2024 Lib/Lab Fellows Syllabus

Now in its tenth year, the LibLab Fellows program is an experiment in library-based learning guided by a critical consideration of just what we mean by “the digital.” Fellows engage theory and practice of digital scholarship through open lab hours and weekly discussion meetings during the fall semester and spring semester

Week 1 - September 11: Introductions, Framing & The Infrastructure of the Internet

An introduction to the terrain + the internet and its modalities. This week, we introduce the fellowship and begin by looking at what do we mean when we say internet? What makes it different from other forms of information technology and where can we find it? The internet, the idea and its physical infrastructure, permeates every hour of our days. Understanding its history and the metaphors we use to give shape to it, become a daily endevor, so as to continue to have a critical eye towards it.

Reflection: As we move from the physical to the digital. What new information is gained? What is lost? Is this even a helpful dynamic?

Readings:

Optional:

Week 2 - September 18: Do Artifacts Have Politics? + Github

What can things do? Considering the perspective of Science and Technology Studies. Are the technologies that we will study neutral? In other words, is the saying: “it depends how you use the tool that matters” universally true or is technology inherently biased?

Readings:

This week we dive deeper into Github by utilizing a service that allows us to create static websites. We will also look further into how we arrive at the internet we have now.

Week 4 - October 2: Metadata / Data + Collection Builder

Can data be neutral?
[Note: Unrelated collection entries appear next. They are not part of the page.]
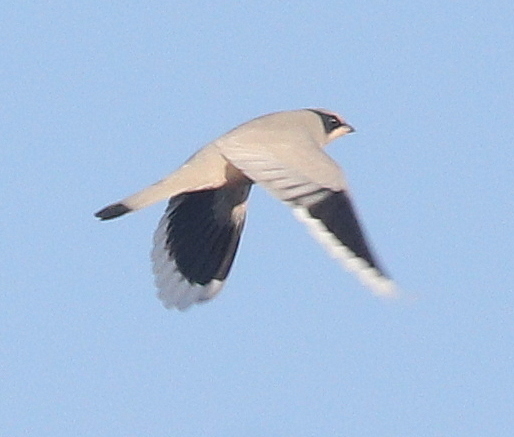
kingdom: Animalia
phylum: Chordata
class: Aves
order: Passeriformes
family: Hypocoliidae
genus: Hypocolius
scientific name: Hypocolius ampelinus
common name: Hypocolius
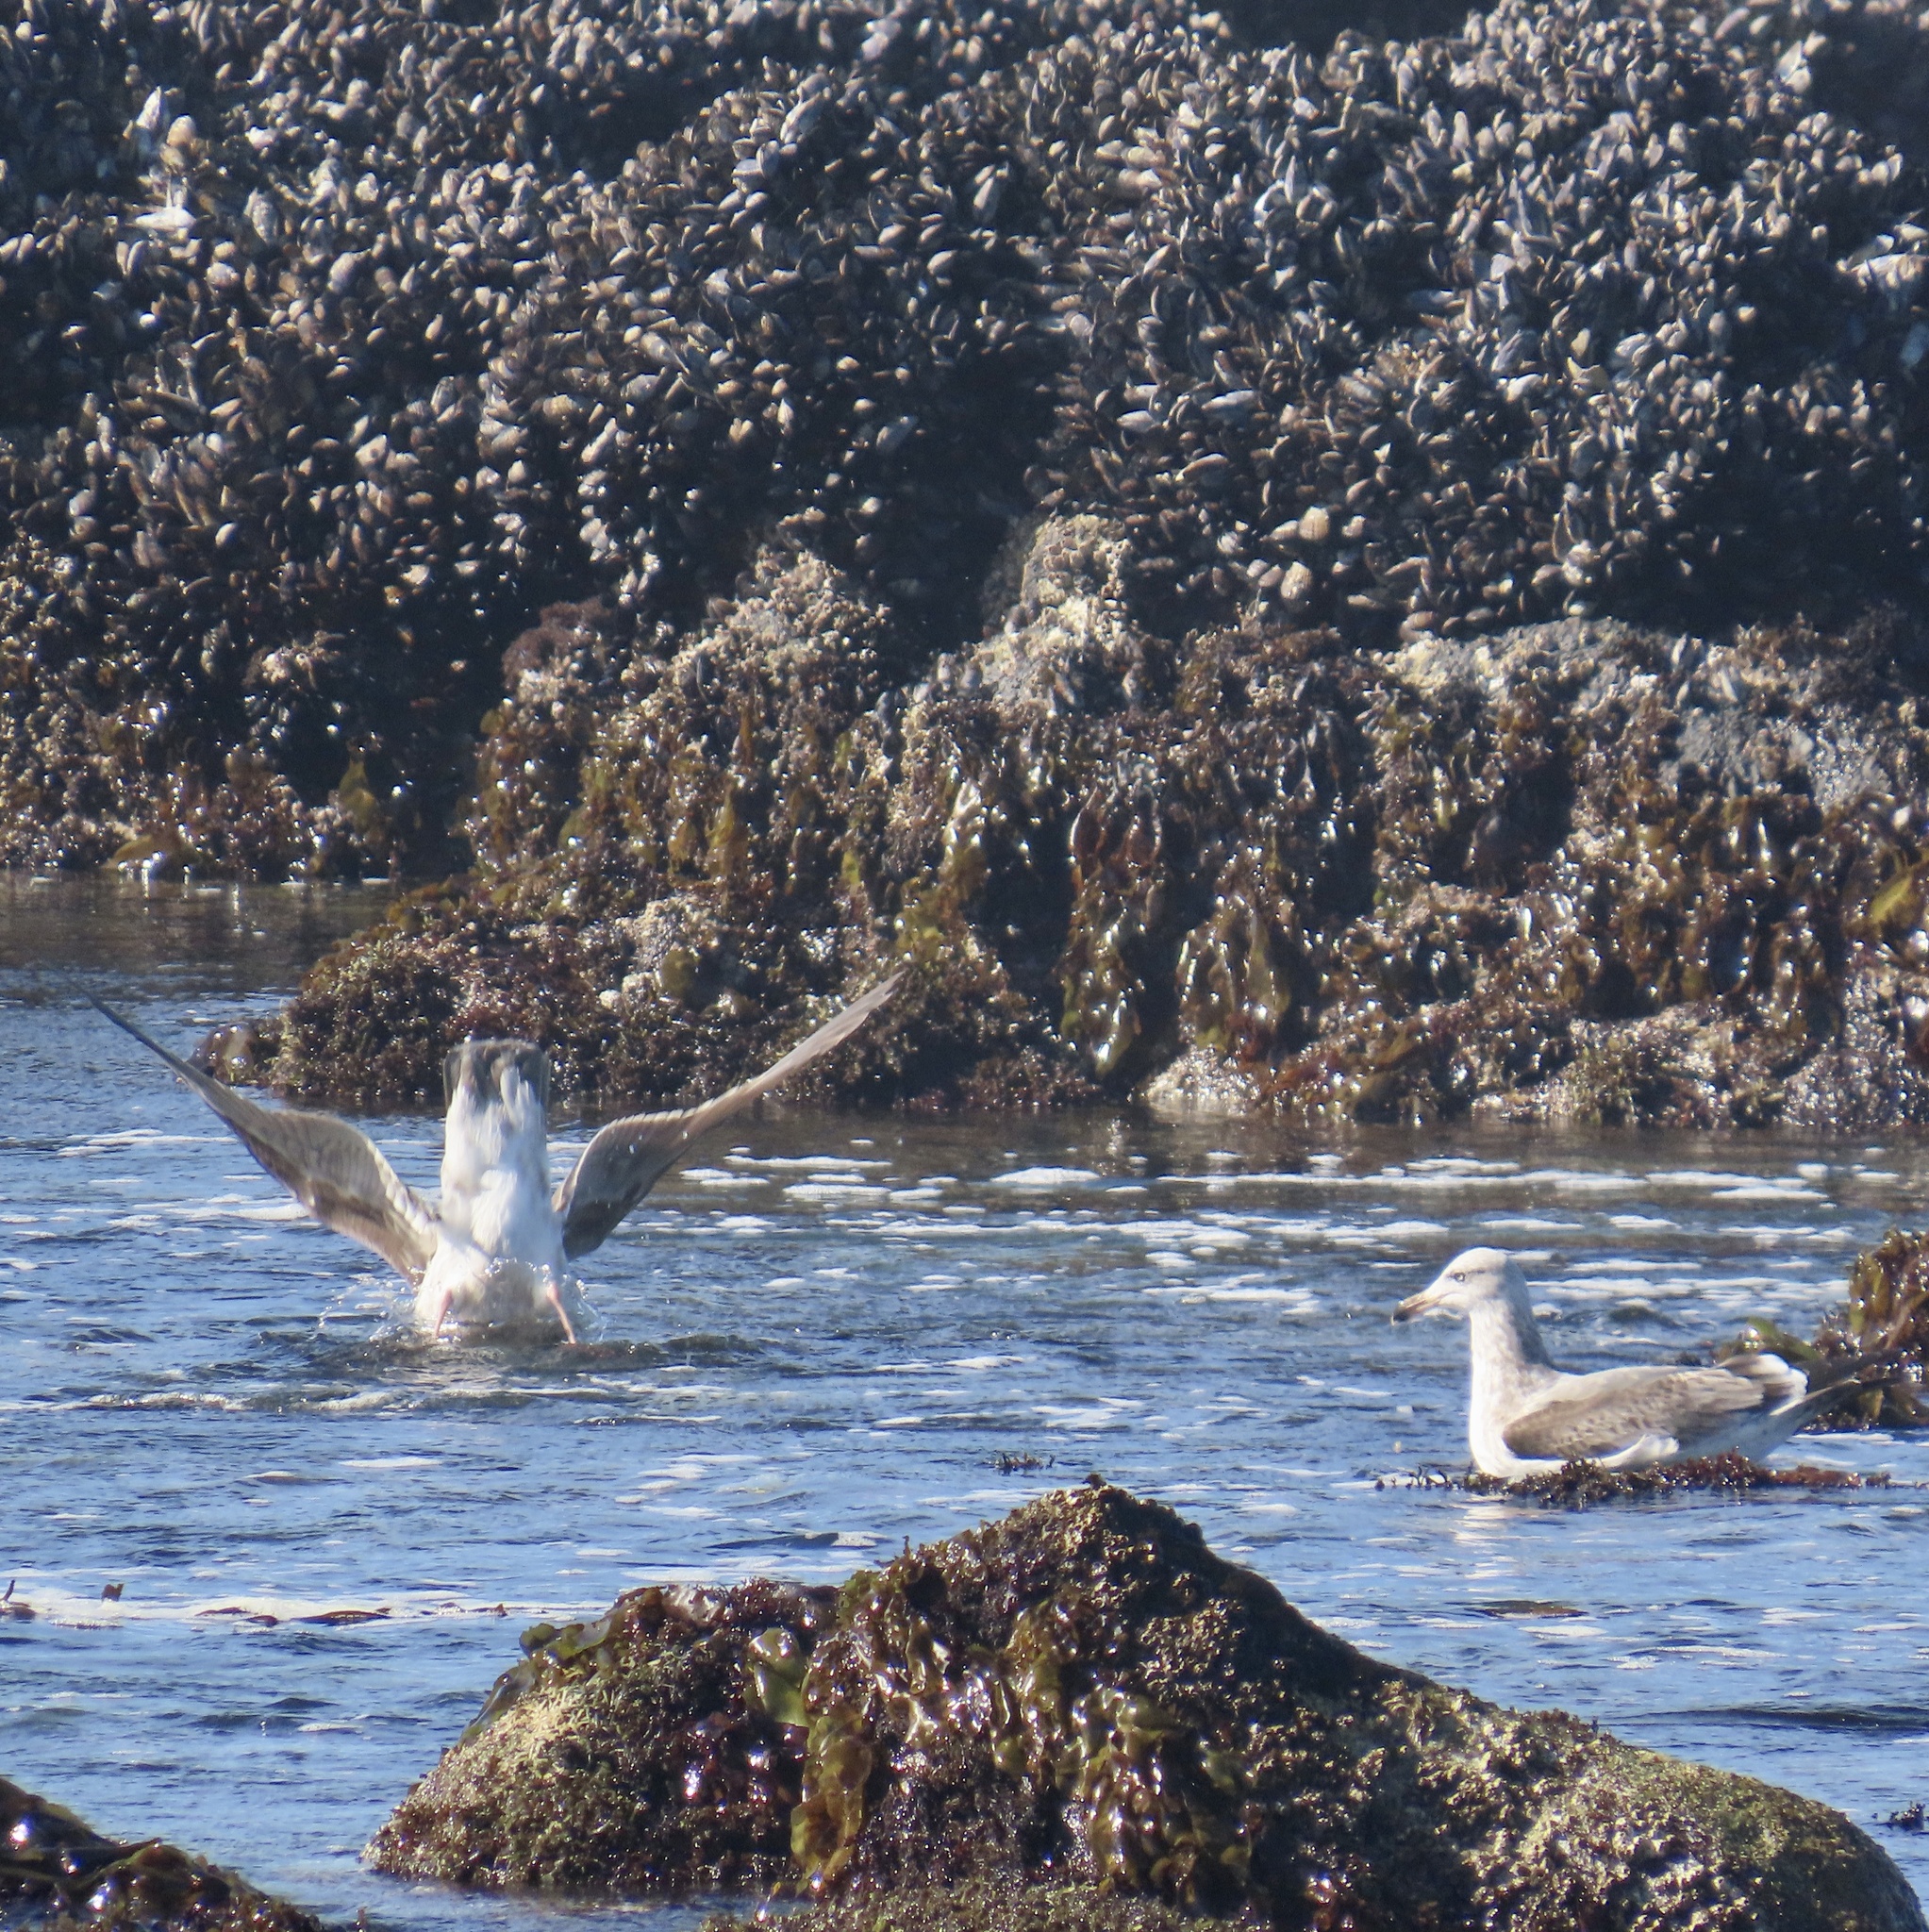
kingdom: Animalia
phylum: Chordata
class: Aves
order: Charadriiformes
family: Laridae
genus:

What are the ethical considerations of collecting and analyzing data? We will also learn Collection Builder

Why don’t archivists digitize everything?

  • Guest speaker: Emily Higgs Kopin, Head of Digital Collections Strategy

Week 5 - AI and the Textpocalypse

Kirschenbaum, Matthew. Prepare for the Textpocalypse

Special lecture

“10 Things I’m Not Going to Talk about in this Talk about Artificial Intelligence”

by Matthew Kirschenbaum, Distinguished University Professor, University of Maryland

When: 4:15 pm, October 9

Where : Cunniff Lecture Hall, Science Center 199

Week 6 - October 23: Maps

What are the politics of maps? How does the platform used to create and provide access to geographic information shape our understanding of space? Can you map nothing?

Week 7 - October 30: Language of Visualization + Collection Builder

Bertin, Semiology of Graphics. 1983. p. 43.

Can we move beyond pleasing images representing data to and understand that visualizations are a language in themselves? In other words, rather than just understanding visualizations as representations of data can we understand them as data?

In this process, what do we gain access to and, oppositely, what is effaced or made invisible?

Week 8 - November 6: Accessibility

Can we democratize knowledge? How can we make information more accessible for everyone?

  • Guest speakers: Jessica Brangiel, Electronic Resources Librarian & Jenn Moore, Course Content Accessibility Manager

Week 9 - November 13: Letterpress

Week 10 - November 20: Immersive Technologies

What role do emerging technologies play in higher education?

Week 11 - December 4: Surveillance and embodiment

Do we live in a survaillance culture? What are the privacy tradeoffs you make to use the tools you like? More importantly, do you know the liniage of survilance?